• _AUFGABEN_
1: Prüfen Sie, ob die folgenden Aussagen mit dem Lesetext übereinstimmen, und beantworten Sie jede mit Ja oder Nein samt den entscheidenden Worten des Textes als wörtlichem Zitat: (a) Die Ehefrau trennte sich erst nach dem Urteil von ihrem Mann. (b) Torben S. schickte seiner Frau den Brief aus der U-Haft. (c) Das Geständnis wurde am ersten Prozesstag verlesen.
2: In welchem Stadtteil lag laut Lesetext das Haus, in dem die Familie gelebt hatte?

• _LESETEXT_
Sexueller Missbrauch in Ennepetal: Haftstrafe für Altenpfleger

WDR Studios NRW 29.02.2024 00:45 Min. Verfügbar bis 28.02.2026 WDR Online


Familie des Angeklagten muss Haus verkaufen

Seine Ehefrau, die sich sofort nach Bekanntwerden der Vorwürfe von ihm getrennt hatte, hatte vor Gericht ausgesagt: "Ich habe mein Leben verloren." Sie habe das Haus im Stadtteil Voerde, in dem die Familie mit den pflegebedürftigen Großeltern gelebt hatte, alleine nicht mehr halten können. Sie tue nun alles, um den gemeinsamen Sohn vor Anfeindungen zu schützen.

Ihre Aussage im Prozess in Hagen war wichtig. Denn aus der U-Haft heraus hatte Torben S. ihr einen Brief geschickt, in dem er ihr eine Teilschuld für seine Taten gegeben hatte, da das eheliche Liebesleben zum Erliegen gekommen war und der Angeklagte offenbar unter Potenzproblemen litt.

"Win-Win-Situation"

Im Brief an seine Frau versuchte Torben S. auch, seine Taten zu erklären. Er habe festgestellt, dass auch Frauen in einem Pflegeheim durchaus noch "sexuelle Bedürfnisse" hätten. Die habe er befriedigt. Torben S. soll von einer "Win-Win-Situation" geschrieben haben.

Torben S. schämt sich

Der Verurteilte im Gerichtsaal verdeckt sein Gesicht mit roter Kladde

Angeklagter Torben S. mit seinen Verteidigern Franziska von der Beeck und Martin Düerkop.

Dass die meisten seiner sechs Opfer wegen ihrer Erkrankungen nicht einmal mehr sprechen oder ihren Willen kenntlich machen konnten, erwähnte er nicht. Das Geständnis, das der Pfleger schon am zweiten Prozesstag von seinem Anwalt verlesen ließ, sei durch den Brief "konterkariert", wie Rechtsanwalt Nils Buchartowski als Vertreter der Nebenklage anmerkt.

Datenelemente:

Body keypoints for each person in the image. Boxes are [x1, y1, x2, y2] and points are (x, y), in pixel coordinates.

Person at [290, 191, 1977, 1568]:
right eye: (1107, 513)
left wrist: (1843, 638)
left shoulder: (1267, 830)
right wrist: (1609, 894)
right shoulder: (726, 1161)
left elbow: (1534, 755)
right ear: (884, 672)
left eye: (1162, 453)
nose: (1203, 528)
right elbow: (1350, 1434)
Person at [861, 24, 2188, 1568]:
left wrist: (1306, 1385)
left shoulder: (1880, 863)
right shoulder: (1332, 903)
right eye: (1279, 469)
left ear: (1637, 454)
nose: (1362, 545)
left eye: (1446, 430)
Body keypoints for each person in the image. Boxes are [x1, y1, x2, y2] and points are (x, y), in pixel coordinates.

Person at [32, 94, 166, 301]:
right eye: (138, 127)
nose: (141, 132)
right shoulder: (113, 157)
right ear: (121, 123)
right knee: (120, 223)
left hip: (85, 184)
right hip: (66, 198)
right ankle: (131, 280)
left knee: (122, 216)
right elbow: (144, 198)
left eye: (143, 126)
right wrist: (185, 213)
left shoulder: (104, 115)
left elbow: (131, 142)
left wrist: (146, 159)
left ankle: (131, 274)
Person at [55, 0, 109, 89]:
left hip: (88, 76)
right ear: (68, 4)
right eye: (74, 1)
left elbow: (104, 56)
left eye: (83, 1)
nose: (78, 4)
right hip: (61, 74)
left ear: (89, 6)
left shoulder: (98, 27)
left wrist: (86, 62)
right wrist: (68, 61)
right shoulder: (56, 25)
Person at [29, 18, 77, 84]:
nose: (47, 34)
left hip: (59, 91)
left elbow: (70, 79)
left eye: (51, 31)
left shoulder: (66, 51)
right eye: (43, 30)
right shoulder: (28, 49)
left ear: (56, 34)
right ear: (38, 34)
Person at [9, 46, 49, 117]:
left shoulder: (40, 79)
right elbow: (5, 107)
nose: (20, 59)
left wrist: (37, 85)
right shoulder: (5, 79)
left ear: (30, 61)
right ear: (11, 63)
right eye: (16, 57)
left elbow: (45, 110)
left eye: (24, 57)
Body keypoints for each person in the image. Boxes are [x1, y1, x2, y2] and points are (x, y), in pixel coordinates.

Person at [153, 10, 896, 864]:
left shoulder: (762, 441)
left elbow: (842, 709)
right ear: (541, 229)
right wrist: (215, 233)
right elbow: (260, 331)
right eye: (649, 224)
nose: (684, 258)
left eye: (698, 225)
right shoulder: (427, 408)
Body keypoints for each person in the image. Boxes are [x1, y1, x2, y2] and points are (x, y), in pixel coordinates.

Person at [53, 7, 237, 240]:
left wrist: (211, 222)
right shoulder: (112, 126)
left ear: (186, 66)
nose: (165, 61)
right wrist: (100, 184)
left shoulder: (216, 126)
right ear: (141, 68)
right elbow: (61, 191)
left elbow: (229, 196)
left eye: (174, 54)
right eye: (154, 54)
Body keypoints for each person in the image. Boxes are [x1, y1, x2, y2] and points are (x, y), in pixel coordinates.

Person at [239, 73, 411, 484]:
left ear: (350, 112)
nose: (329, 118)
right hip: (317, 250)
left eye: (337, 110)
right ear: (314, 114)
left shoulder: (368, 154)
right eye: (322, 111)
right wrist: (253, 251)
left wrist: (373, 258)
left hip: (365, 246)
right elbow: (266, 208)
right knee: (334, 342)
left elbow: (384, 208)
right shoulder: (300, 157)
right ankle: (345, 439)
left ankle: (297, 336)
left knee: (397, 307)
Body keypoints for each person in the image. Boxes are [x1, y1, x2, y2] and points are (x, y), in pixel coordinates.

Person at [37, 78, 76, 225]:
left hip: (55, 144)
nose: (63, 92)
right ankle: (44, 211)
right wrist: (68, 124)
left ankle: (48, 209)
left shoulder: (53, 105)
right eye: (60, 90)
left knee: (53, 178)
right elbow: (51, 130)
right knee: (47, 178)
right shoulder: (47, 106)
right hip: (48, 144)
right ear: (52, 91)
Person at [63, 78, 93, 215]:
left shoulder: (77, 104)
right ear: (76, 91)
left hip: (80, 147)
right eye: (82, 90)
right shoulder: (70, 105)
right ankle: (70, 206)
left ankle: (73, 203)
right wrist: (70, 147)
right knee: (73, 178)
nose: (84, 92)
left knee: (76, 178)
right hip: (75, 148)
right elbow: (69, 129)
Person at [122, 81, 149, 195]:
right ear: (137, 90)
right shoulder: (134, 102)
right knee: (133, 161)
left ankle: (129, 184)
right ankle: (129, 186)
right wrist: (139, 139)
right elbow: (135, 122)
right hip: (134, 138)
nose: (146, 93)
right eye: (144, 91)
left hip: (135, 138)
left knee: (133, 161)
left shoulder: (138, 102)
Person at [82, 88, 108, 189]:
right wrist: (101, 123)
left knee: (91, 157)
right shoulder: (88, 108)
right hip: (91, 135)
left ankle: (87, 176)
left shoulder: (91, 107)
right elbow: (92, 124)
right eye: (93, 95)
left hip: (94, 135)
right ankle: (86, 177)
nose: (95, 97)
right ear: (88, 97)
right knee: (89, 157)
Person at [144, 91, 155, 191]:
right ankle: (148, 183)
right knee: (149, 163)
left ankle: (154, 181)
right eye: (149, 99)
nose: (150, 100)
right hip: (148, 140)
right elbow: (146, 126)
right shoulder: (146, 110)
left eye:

• _LÖSUNGEN_
1:
(a) Nein: „die sich sofort nach Bekanntwerden der Vorwürfe von ihm getrennt hatte“
(b) Ja: „aus der U-Haft heraus hatte Torben S. ihr einen Brief geschickt“
(c) Nein: „schon am zweiten Prozesstag von seinem Anwalt verlesen ließ“

2: Im Stadtteil Voerde.